++++ INPUT DATA ++++

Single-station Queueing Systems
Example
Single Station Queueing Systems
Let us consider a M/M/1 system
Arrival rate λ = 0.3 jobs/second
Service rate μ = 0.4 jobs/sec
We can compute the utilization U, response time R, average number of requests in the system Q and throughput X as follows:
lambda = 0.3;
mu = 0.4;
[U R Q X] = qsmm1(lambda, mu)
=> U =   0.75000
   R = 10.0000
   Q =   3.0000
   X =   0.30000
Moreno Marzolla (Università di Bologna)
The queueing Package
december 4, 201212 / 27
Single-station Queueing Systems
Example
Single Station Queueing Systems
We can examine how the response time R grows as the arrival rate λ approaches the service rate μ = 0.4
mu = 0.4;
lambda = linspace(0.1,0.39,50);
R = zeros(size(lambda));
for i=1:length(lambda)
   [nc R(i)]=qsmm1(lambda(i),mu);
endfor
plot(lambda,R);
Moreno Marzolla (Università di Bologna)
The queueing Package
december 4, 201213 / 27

++++
++++ INPUT DATA ++++

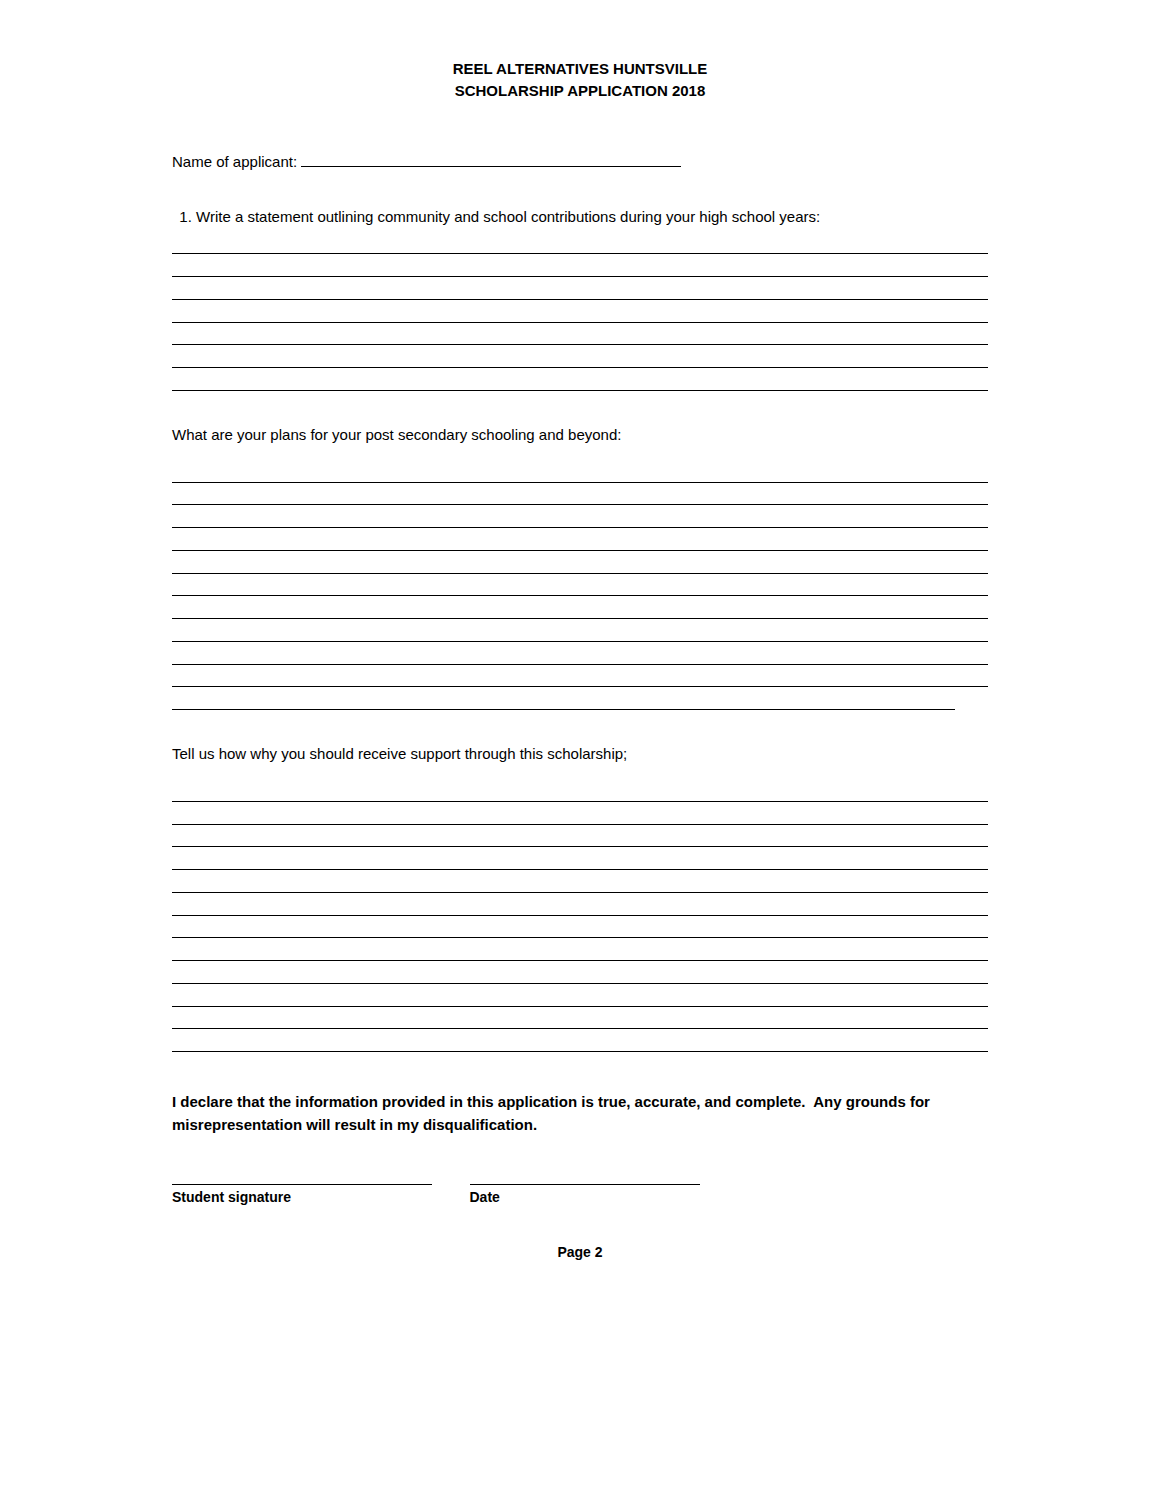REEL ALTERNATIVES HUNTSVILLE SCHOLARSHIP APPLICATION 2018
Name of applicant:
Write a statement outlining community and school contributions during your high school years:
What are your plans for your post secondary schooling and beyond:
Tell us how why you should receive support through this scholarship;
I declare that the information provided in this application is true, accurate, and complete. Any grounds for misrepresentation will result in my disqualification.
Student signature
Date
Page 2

++++

● PROBLEM TO WORK ON:
State, as a bare number, how many lines of the material include the string "response".

● THE COMPLETED TASK:
2